The test we’ve just seen only checks that our program writes an error message when the input file doesn’t exist. That’s an important test to have, but maybe not the most important one: Let’s now test that we will actually print the matches we found in a file!

We’ll need to have a file whose content we know, so that we can know what our program should return and check this expectation in our code. One idea might be to add a file to the project with custom content and use that in our tests. Another would be to create temporary files in our tests. For this tutorial, we’ll have a look at the latter approach. Mainly, because it is more flexible and will also work in other cases; for example, when you are testing programs that change the files.

To create these temporary files, we’ll be using the assert_fs crate. Let’s add it to the dev-dependencies in our Cargo.toml:

assert_fs = "1.1.1"

Here is a new test case (that you can write below the other one) that first creates a temp file (a “named” one so we can get its path), fills it with some text, and then runs our program to see if we get the correct output. When the file goes out of scope (at the end of the function), the actual temporary file will automatically get deleted.

use assert_fs::prelude::*;

#[test]
fn find_content_in_file() -> Result<(), Box<dyn std::error::Error>> {
    let file = assert_fs::NamedTempFile::new("sample.txt")?;
    file.write_str("A test\nActual content\nMore content\nAnother test")?;

    let mut cmd = Command::cargo_bin("grrs")?;
    cmd.arg("test").arg(file.path());
    cmd.assert()
        .success()
        .stdout(predicate::str::contains("A test\nAnother test"));

    Ok(())
}

What to test?

While it can certainly be fun to write integration tests, it will also take some time to write them, as well as to update them when your application’s behavior changes.
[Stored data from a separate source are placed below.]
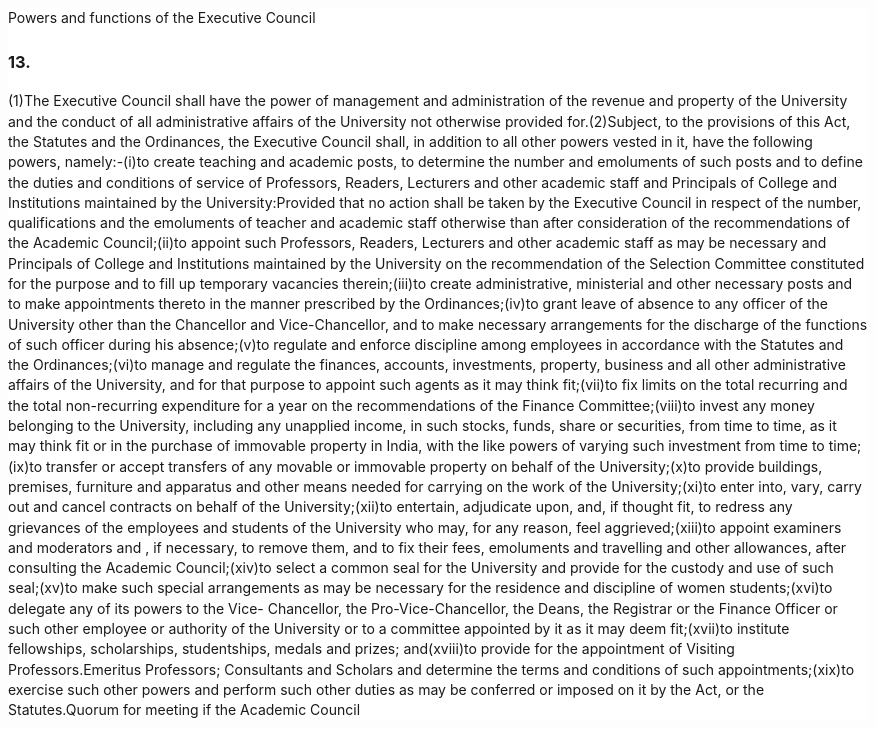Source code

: Powers and functions of the Executive Council

### 13\.

(1)The Executive Council shall have the power of management and administration
of the revenue and property of the University and the conduct of all
administrative affairs of the University not otherwise provided
for.(2)Subject, to the provisions of this Act, the Statutes and the
Ordinances, the Executive Council shall, in addition to all other powers
vested in it, have the following powers, namely:-(i)to create teaching and
academic posts, to determine the number and emoluments of such posts and to
define the duties and conditions of service of Professors, Readers, Lecturers
and other academic staff and Principals of College and Institutions maintained
by the University:Provided that no action shall be taken by the Executive
Council in respect of the number, qualifications and the emoluments of teacher
and academic staff otherwise than after consideration of the recommendations
of the Academic Council;(ii)to appoint such Professors, Readers, Lecturers and
other academic staff as may be necessary and Principals of College and
Institutions maintained by the University on the recommendation of the
Selection Committee constituted for the purpose and to fill up temporary
vacancies therein;(iii)to create administrative, ministerial and other
necessary posts and to make appointments thereto in the manner prescribed by
the Ordinances;(iv)to grant leave of absence to any officer of the University
other than the Chancellor and Vice-Chancellor, and to make necessary
arrangements for the discharge of the functions of such officer during his
absence;(v)to regulate and enforce discipline among employees in accordance
with the Statutes and the Ordinances;(vi)to manage and regulate the finances,
accounts, investments, property, business and all other administrative affairs
of the University, and for that purpose to appoint such agents as it may think
fit;(vii)to fix limits on the total recurring and the total non-recurring
expenditure for a year on the recommendations of the Finance
Committee;(viii)to invest any money belonging to the University, including any
unapplied income, in such stocks, funds, share or securities, from time to
time, as it may think fit or in the purchase of immovable property in India,
with the like powers of varying such investment from time to time;(ix)to
transfer or accept transfers of any movable or immovable property on behalf of
the University;(x)to provide buildings, premises, furniture and apparatus and
other means needed for carrying on the work of the University;(xi)to enter
into, vary, carry out and cancel contracts on behalf of the University;(xii)to
entertain, adjudicate upon, and, if thought fit, to redress any grievances of
the employees and students of the University who may, for any reason, feel
aggrieved;(xiii)to appoint examiners and moderators and , if necessary, to
remove them, and to fix their fees, emoluments and travelling and other
allowances, after consulting the Academic Council;(xiv)to select a common seal
for the University and provide for the custody and use of such seal;(xv)to
make such special arrangements as may be necessary for the residence and
discipline of women students;(xvi)to delegate any of its powers to the Vice-
Chancellor, the Pro-Vice-Chancellor, the Deans, the Registrar or the Finance
Officer or such other employee or authority of the University or to a
committee appointed by it as it may deem fit;(xvii)to institute fellowships,
scholarships, studentships, medals and prizes; and(xviii)to provide for the
appointment of Visiting Professors.Emeritus Professors; Consultants and
Scholars and determine the terms and conditions of such appointments;(xix)to
exercise such other powers and perform such other duties as may be conferred
or imposed on it by the Act, or the Statutes.Quorum for meeting if the
Academic Council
To make sure you use your time wisely, you should ask yourself what you should test.

In general it’s a good idea to write integration tests for all types of behavior that a user can observe. That means that you don’t need to cover all edge cases: It usually suffices to have examples for the different types and rely on unit tests to cover the edge cases.

It is also a good idea not to focus your tests on things you can’t actively control. It would be a bad idea to test the exact layout of --help as it is generated for you. Instead, you might just want to check that certain elements are present.

Depending on the nature of your program, you can also try to add more testing techniques. For example, if you have extracted parts of your program and find yourself writing a lot of example cases as unit tests while trying to come up with all the edge cases, you should look into proptest. If you have a program which consumes arbitrary files and parses them, try to write a fuzzer to find bugs in edge cases.